I attached an example. Look at number 1: it’s obvious that the right foot must be raised, but how to recognize that in the program?

That also sounds like a nice approach. But it seems like it brings further difficulties, like in example 2: the player walks on the ground (one polygon) and before him there is a small stone (another polygon). Any ideas about that?

By the way, thanks for the interesting posts guys :slight_smile:

I’d be inclined to avoid the situation in the first place. Either by making the stone non-steppable (and being ignored for collision) or by making the collision surface one continuous surface (possibly a separate, invisible surface rather than using the actual visible geometry). If you really want to do it that way then you could probably convert the separate polys into a single continous surface in a preprocessing step. That would also have the nice side effect of making collision checks quicker since you could remove a whole bunch of redundant edges (like the bottom surface of the rock).

see if you can imagine a field of table-tennis is compound of 1 rectangle, top-side viewed. Then getting the coordonates of the table-tennis small white ball, use the !Rectangle.intersect(field.getBounds(), ball.getBounds()).isEmpty() to find where the ball hit !
The resulting (aka returned instance of the previous function) Rectangle is got to be non-empty to find an valid Rectangle surface. the Rectangle is compound of 4 coordinates in Java2, those are : x, y, width and height. using getBounds() we can recover a rectangle with all the surface or shape (3-Dimensional polygon) intersecting the field and the ball.
From a Rectangle instance, getX() getY() getHeight() getWidth() recover all the data we need. 8)

Be careful with this.

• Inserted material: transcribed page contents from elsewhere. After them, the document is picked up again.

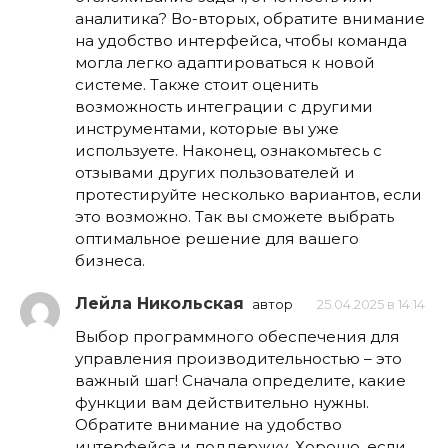
аналитика? Во-вторых, обратите внимание
на удобство интерфейса, чтобы команда
могла легко адаптироваться к новой
системе. Также стоит оценить
возможность интеграции с другими
инструментами, которые вы уже
используете. Наконец, ознакомьтесь с
отзывами других пользователей и
протестируйте несколько вариантов, если
это возможно. Так вы сможете выбрать
оптимальное решение для вашего
бизнеса.
Лейла Никольская
автор
25.04.2025 в 14:14
Выбор программного обеспечения для
управления производительностью – это
важный шаг! Сначала определите, какие
функции вам действительно нужны.
Обратите внимание на удобство
интерфейса и поддержку. Хорошо, если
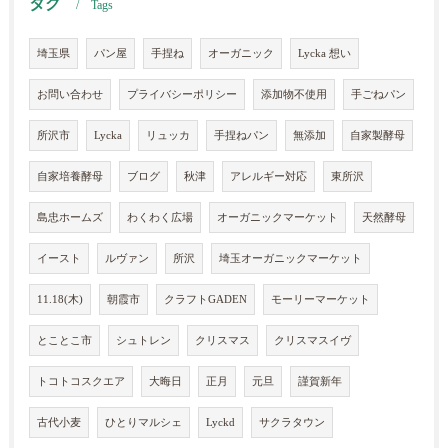
タグ
Tags
埼玉県
パン屋
手捏ね
オーガニック
Lycka 想い
お問い合わせ
プライバシーポリシー
添加物不使用
手ごねパン
所沢市
Lycka
リュッカ
手捏ねパン
無添加
自家製酵母
自家培養酵母
ブログ
秋津
アレルギー対応
東所沢
島忠ホームズ
わくわく広場
オーガニックマーケット
天然酵母
イースト
ルヴァン
所沢
埼玉オーガニックマーケット
11.18(木)
朝霞市
クラフトGADEN
モーリーマーケット
とことこ市
シュトレン
クリスマス
クリスマスイヴ
トコトコスクエア
大晦日
正月
元旦
謹賀新年
古代小麦
ひとりマルシェ
Lyckd
サクラタウン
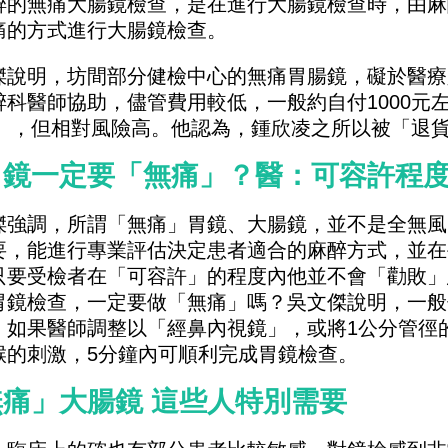
醉的無痛大腸鏡檢查，是在進行大腸鏡檢查時，由麻
痛的方式進行大腸鏡檢查。
傑說明，坊間部分健檢中心的無痛胃腸鏡，礙於醫療
醉科醫師協助，儘管費用較低，一般約自付1000元左
00），但相對風險高。他認為，鍾欣凌之所以被「退
胃鏡一定要「無痛」？醫：可容許程度
傑強調，所謂「無痛」胃鏡、大腸鏡，並不是全無風
要，能進行專業評估決定患者適合的麻醉方式，並在
只要受檢者在「可容許」的程度內他並不會「勸敗」
胃鏡檢查，一定要做「無痛」嗎？吳文傑說明，一般
，如果醫師調整以「經鼻內視鏡」，或將1公分管徑的
喉的刺激，5分鐘內可順利完成胃鏡檢查。
痛」大腸鏡 這些人特別需要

I did a similar approach and it has its fair share of problems. One is that the steeper the hill, the “faster” the player is going to move. This is because as the slope increases (the y change becomes greater and greater than the x change), the same tiny x change will produce a drastic y change. On a flat ground where you are trying to move x 5 pixels, you will move a total of 5 pixels. On a 45 degree slope, you will move the x 5 pixels, then you will get pushed up to the top of the hill and move y 5 pixels. That means that a 45 degree hill produces double the speed of flat ground. 45 degrees is probably close the the steepest hill you want to allow, but steeper ones will have even worse speed differences.

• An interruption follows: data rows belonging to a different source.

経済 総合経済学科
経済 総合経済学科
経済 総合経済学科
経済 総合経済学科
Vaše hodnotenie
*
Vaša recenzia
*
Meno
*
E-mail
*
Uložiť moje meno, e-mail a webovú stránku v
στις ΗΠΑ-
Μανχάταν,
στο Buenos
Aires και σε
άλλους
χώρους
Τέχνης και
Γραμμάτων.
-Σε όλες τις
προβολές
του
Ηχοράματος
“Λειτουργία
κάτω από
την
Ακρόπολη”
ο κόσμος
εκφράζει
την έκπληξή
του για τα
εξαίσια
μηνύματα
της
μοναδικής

And broumbroum, that approach won’t be very desirable. If he used only hitbox collision, then any polygonal or spheroid object will have completely the wrong collision. Instead, Noya, you should check out Java’s java.awt.geom.Area class. It works wonders for 2D side scrollers. You can create an Area using any Shape, then you can find precise intersection, get the slope of the intersection, add or remove pieces from the Area, and more.

I was just working on a project using this approach, but I was also trying to implement realistic Physics, and I kept coming up with collision issues, so I gave up and now I am using Phys2D. You could try that as well – it is tiny in terms of disk space and works well. It will handle every single collision and physics issue you have – all you will need to do is apply force in the correct places and from the right button presses. (if you do use this approach, let me know if you want to use my AnimatedBody subclass, which renders a sprite at the proper scale and rotation to match its bounds).